I'm trying to do large-scale inference of a pretrained BERT model on a single machine and I'm running into CPU out-of-memory errors. Since the dataset is too big to score the model on the whole dataset at once, I'm trying to run it in batches, store the results in a list, and then concatenate those tensors together at the end. I understand that storing tensors in lists can quickly use up large amounts of CPU memory.

However, I am unable to figure out how to release this memory after the tensors are concatenated and therefore I'm running into OOM errors downstream.

Minimal Reproducible Example:

import gc, time, torch, pytorch_lightning as pl
from transformers import BertTokenizer, BertModel
from torch.utils.data import DataLoader

class EncoderModelPL(pl.LightningModule):
    def __init__(
        self,
        model: BertModel,
    ):
        super(EncoderModelPL, self).__init__()
        self.model: BertModel = model

    def forward(self, x):
        return self.model(x, output_hidden_states=True) # yes, I know this uses a ton of memory but my downstream application requires intermediate hidden states
    
MODEL_ID = "bert-base-uncased"
tokenizer = BertTokenizer.from_pretrained(MODEL_ID)
model = EncoderModelPL(BertModel.from_pretrained(MODEL_ID)).to("cuda")

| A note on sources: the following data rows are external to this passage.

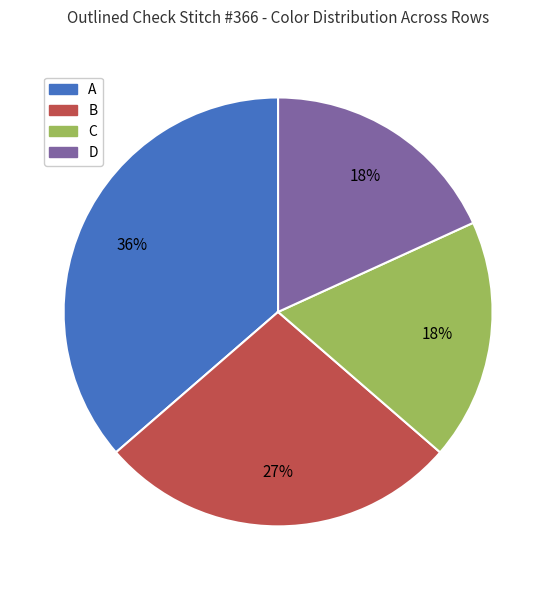

To the nearest percent, what is the average slice percentage?

25%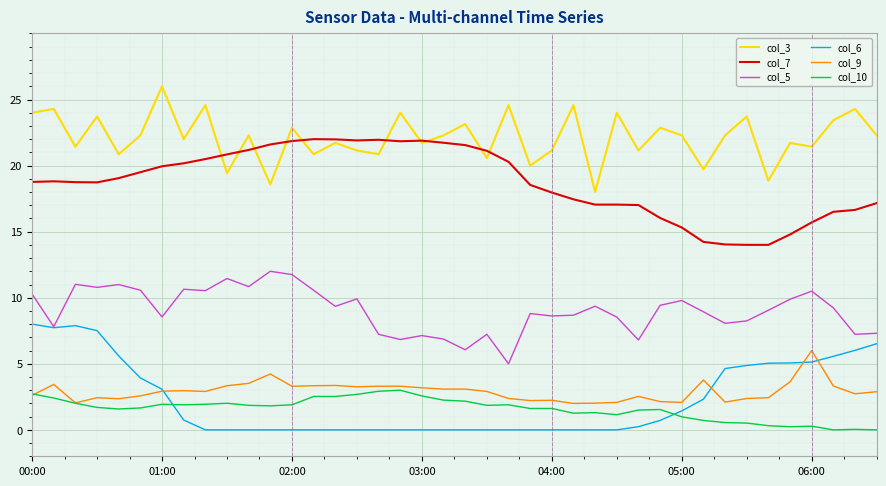

True or false: col_5 and col_9 intersect in this chart.

False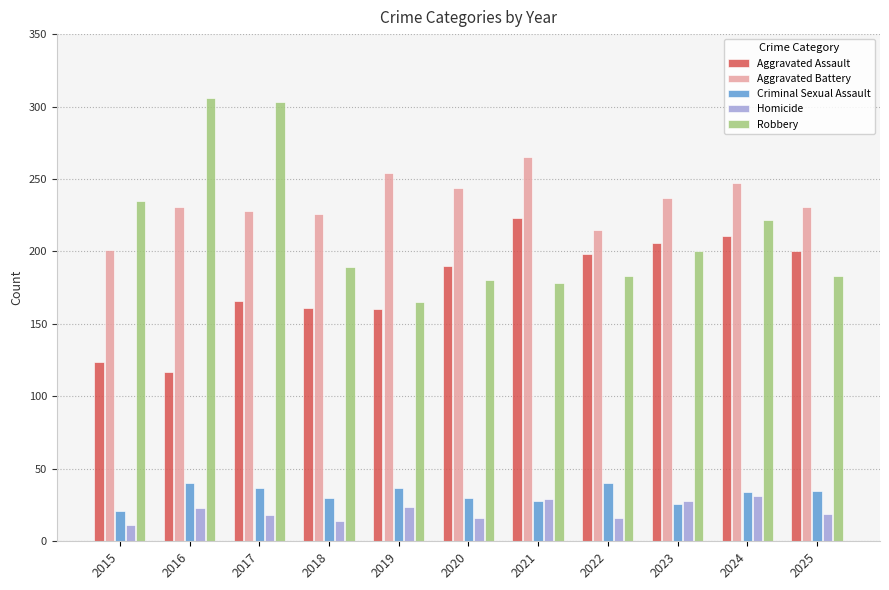

At 2018, list the series in order from smallest to largest.

Homicide, Criminal Sexual Assault, Aggravated Assault, Robbery, Aggravated Battery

dataset = torch.randint(low=0, high=30000, size=(800, 200), device="cuda")
tokens_dataloader = DataLoader(dataset, batch_size=32, shuffle=False) 

trainer = pl.Trainer(accelerator="gpu")
bert_outputs_per_batch: list = trainer.predict(
    model=model, dataloaders=tokens_dataloader
) # CPU memory steadily increases here, this outputs a num-batches-length list containing the Bert output for each batch, stored in CPU
del bert_outputs_per_batch
gc.collect()

...<more downstream stuff>...

A few additional notes on what I've tried:

  • As shown in the code, I've tried deleting the list of outputs and then garbage collecting.
  • I also tried sleeping for a few seconds after that in case that helps the garbage collection (it doesn't).
  • I don't believe this is an issue caused by tracking the computation graph, I've confirmed the same behavior if I add .detach() to dataset.
  • I've tried playing with pin_memory=False in the Dataloader, it appears to make no difference.

In summary, my questions are:

  • How can I force the release of tensors from CPU memory?
  • More broadly, is there a better (e.g. more memory-efficient) approach to large-scale inference than batching?

Thanks for the help!

1

There are 1 answers

0
blue_lama On

The memory used is a constant plus a something proportional to the batch size.
memory = a + (b * batch_size)

First try with batch_size=1, if it works try with 2, 4, 8.